Subject

8

Date & time

Tue, 8 Nov 2022
10:00 - 15:00

Venue

University of Warwick
Gibbet Hill Rd
Coventry, CV4 7AL

Bookings closed

Bookings are now closed for this past event.

About this day

For A-level and IB students

Biology in Action returns this autumn! Five interactive and engaging sessions delivered by renowned scientists and communicators will inspire and motivate your students. Science writer Helen Pilcher will chair the event, and inspirational biology teacher Leah McClure will deliver a special session with hints and tips for revision and examination success will provide students with the tools to succeed. This is an unmissable and tremendously popular day, and we look forward to welcoming you and your students this autumn.

“I don’t remember a better student conference – we thought every speaker was excellent – just the right level, all animated, engaging and well prepared.”

Programme & speakers

Targeting tau tangles - the race to cure dementia Kevin Moffat, University of Warwick

Ageing populations increase dementia cases, notably Alzheimer’s Disease. We have no cure, however ‘oligomeric tau’ is a potential target. Come with me to recognise its actions inside neurons and across synapses – we must understand it if we’re to stop it.

Kevin Moffat

About Dr Kevin Moffat

For the last thirty-two years Kevin has been a neuro-geneticist at the University of Warwick. Initially developing genetic tools to function map brains, more recently he has been using the fruitfly, Drosophila, to model neurodegenerative disease. His research encompasses neuroscience, physiology and genetics.

Astrobiology – The Hunt for Alien Life Lewis Dartnell, University of Westminster

‘Astrobiology’ is the scientific search for life beyond our planet. Tour the planets and moons in our solar system which may offer the best hope, and further afield to alien worlds we’ve discovered around distant stars. Are we alone in the cosmos?

Lewis Dartnell

About Professor Lewis Dartnell

Lewis is an astrobiologist studying how microbial life might persist on the surface of Mars. He appears regularly on the BBC, National Geographic and Discovery channels.

Life Changing Helen Pilcher, Author and Science Communicator

Ever since our species first evolved, we have been tinkering with nature and altering the course of evolution.
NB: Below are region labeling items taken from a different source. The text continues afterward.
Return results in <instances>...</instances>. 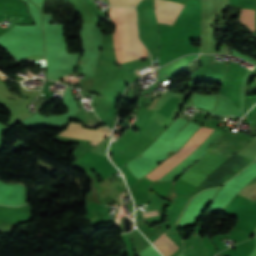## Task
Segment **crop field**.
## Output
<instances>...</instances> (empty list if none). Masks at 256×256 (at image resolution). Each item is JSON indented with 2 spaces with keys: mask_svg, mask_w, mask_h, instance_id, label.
Segmentation results:
<instances>
[{
  "mask_svg": "<svg viewBox=\"0 0 256 256\" xmlns=\"http://www.w3.org/2000/svg\"><path fill=\"white\" fill-rule=\"evenodd\" d=\"M254 19H255L254 10H251V9L240 10L239 20L241 23L247 25L250 31H254Z\"/></svg>",
  "mask_w": 256,
  "mask_h": 256,
  "instance_id": "crop-field-6",
  "label": "crop field"
},
{
  "mask_svg": "<svg viewBox=\"0 0 256 256\" xmlns=\"http://www.w3.org/2000/svg\"><path fill=\"white\" fill-rule=\"evenodd\" d=\"M156 214H158L157 211H152V212L143 213L142 215H143V217H146V216H151V215H156Z\"/></svg>",
  "mask_w": 256,
  "mask_h": 256,
  "instance_id": "crop-field-9",
  "label": "crop field"
},
{
  "mask_svg": "<svg viewBox=\"0 0 256 256\" xmlns=\"http://www.w3.org/2000/svg\"><path fill=\"white\" fill-rule=\"evenodd\" d=\"M204 129L205 128L201 127L195 133V135L178 152H176L170 158H168L163 163H161L154 171L147 174L146 177L152 178L154 175H156L158 172H160L162 169H164L166 166H168L170 163H172L174 160H176L178 157H180L186 151H188L190 149V147L193 145V143L197 140V138L204 131ZM211 131H213V130L206 128L205 131L202 133V135L198 138V140L194 143V145L191 147V149L188 152H186L184 155H182L180 158H178L176 161H174L172 164H170L168 167H166L164 170H162L156 176H154L151 180L161 178L166 173H168L170 170H172L174 167H176L178 164H180L182 161H184L186 158H188L190 155H192Z\"/></svg>",
  "mask_w": 256,
  "mask_h": 256,
  "instance_id": "crop-field-2",
  "label": "crop field"
},
{
  "mask_svg": "<svg viewBox=\"0 0 256 256\" xmlns=\"http://www.w3.org/2000/svg\"><path fill=\"white\" fill-rule=\"evenodd\" d=\"M199 127L200 126L195 125V124H193L191 122H189V124L186 126V128H189V129H192V130H195V131H197L199 129Z\"/></svg>",
  "mask_w": 256,
  "mask_h": 256,
  "instance_id": "crop-field-8",
  "label": "crop field"
},
{
  "mask_svg": "<svg viewBox=\"0 0 256 256\" xmlns=\"http://www.w3.org/2000/svg\"><path fill=\"white\" fill-rule=\"evenodd\" d=\"M110 1L137 4V2L139 0H110ZM114 2H111V4L123 5V6H135V5H132V4H123V3H114Z\"/></svg>",
  "mask_w": 256,
  "mask_h": 256,
  "instance_id": "crop-field-7",
  "label": "crop field"
},
{
  "mask_svg": "<svg viewBox=\"0 0 256 256\" xmlns=\"http://www.w3.org/2000/svg\"><path fill=\"white\" fill-rule=\"evenodd\" d=\"M164 234V233H163ZM162 234V235H163ZM161 235V236H162ZM160 236V237H161ZM159 237V238H160ZM156 241V240H155ZM154 241V242H155ZM153 242V243H154ZM152 243V244H153ZM164 256H170L172 255L176 250H178V246L171 241L165 234L159 239L157 240L154 244H153Z\"/></svg>",
  "mask_w": 256,
  "mask_h": 256,
  "instance_id": "crop-field-5",
  "label": "crop field"
},
{
  "mask_svg": "<svg viewBox=\"0 0 256 256\" xmlns=\"http://www.w3.org/2000/svg\"><path fill=\"white\" fill-rule=\"evenodd\" d=\"M180 13V4L156 0L157 22L172 25Z\"/></svg>",
  "mask_w": 256,
  "mask_h": 256,
  "instance_id": "crop-field-4",
  "label": "crop field"
},
{
  "mask_svg": "<svg viewBox=\"0 0 256 256\" xmlns=\"http://www.w3.org/2000/svg\"><path fill=\"white\" fill-rule=\"evenodd\" d=\"M93 130H95V129H93ZM110 133H111V131L108 130L106 127H102L95 131H92V130H88V129L80 127V124H78V123L70 122L68 128L65 129L59 135L100 142L105 137L110 135Z\"/></svg>",
  "mask_w": 256,
  "mask_h": 256,
  "instance_id": "crop-field-3",
  "label": "crop field"
},
{
  "mask_svg": "<svg viewBox=\"0 0 256 256\" xmlns=\"http://www.w3.org/2000/svg\"><path fill=\"white\" fill-rule=\"evenodd\" d=\"M116 9L118 12V22H119V28L121 31V42H122L124 61L126 62L131 60V53H132V60L141 59L143 58V56L144 58H146L147 56L149 57V54L147 51H146L147 52V56H146L145 49L141 44L142 52H143V56H142L139 39L137 38L135 10L132 8L125 7L126 18H127V23L129 27L130 42H131V53H130V43H129V36H128V28H127V23L125 18V9L124 7H116Z\"/></svg>",
  "mask_w": 256,
  "mask_h": 256,
  "instance_id": "crop-field-1",
  "label": "crop field"
}]
</instances>
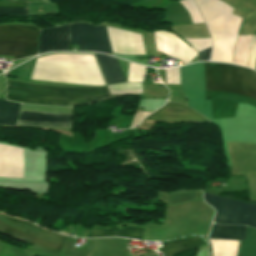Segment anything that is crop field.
Returning a JSON list of instances; mask_svg holds the SVG:
<instances>
[{
  "instance_id": "obj_21",
  "label": "crop field",
  "mask_w": 256,
  "mask_h": 256,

Now we share our planet with genetically modified wolves, pizzly bears and cloned polo ponies. Join Helen as she explores the legacy created by this evolutionary mischief-making and explores how humans are changing life on Earth.

Helen Pilcher

About Dr Helen Pilcher

Dr Helen Pilcher is a tea-drinking, biscuit-nibbling science and comedy writer. Her books include Bring Back the King: the Science of De-extinction and Life Changing: How Humans are Altering Life on Earth.

Can our immune system be a personalised cancer cure? John James, University of Warwick

Why is cancer so difficult for our immune system to deal with? New drugs and therapies are beginning to overcome this hurdle and truly cure cancer patients, by enhancing their own immune cells to destroy tumours from within.

John James

About Dr John James

John studied Biochemistry, before completing a PhD in Molecular Immunology focussed on T cells, an essential blood cell-type of our immune system. He develops new tools to reverse-engineer how T cells recognise infected cells and ‘calculate’ the best response to keep us healthy.

Live long and prosper? Oyinlola Oyebode, Queen Mary, University of London

What can we do to improve our chances of a long and healthy life? Should we be able to choose to do things that might kill us? How can people be persuaded or supported to make choices that will lead to long and healthy lives? In this session we will learn about the dilemmas facing public health decision makers.

Oyinlola Oyebode

About Professor Oyinlola Oyebode

After degrees in Natural Sciences and Neuroscience, Oyinlola completed training in Public Health in 2014. Now a Professor of Public Health at Queen Mary University of London, she studies the behaviours that can make us healthier.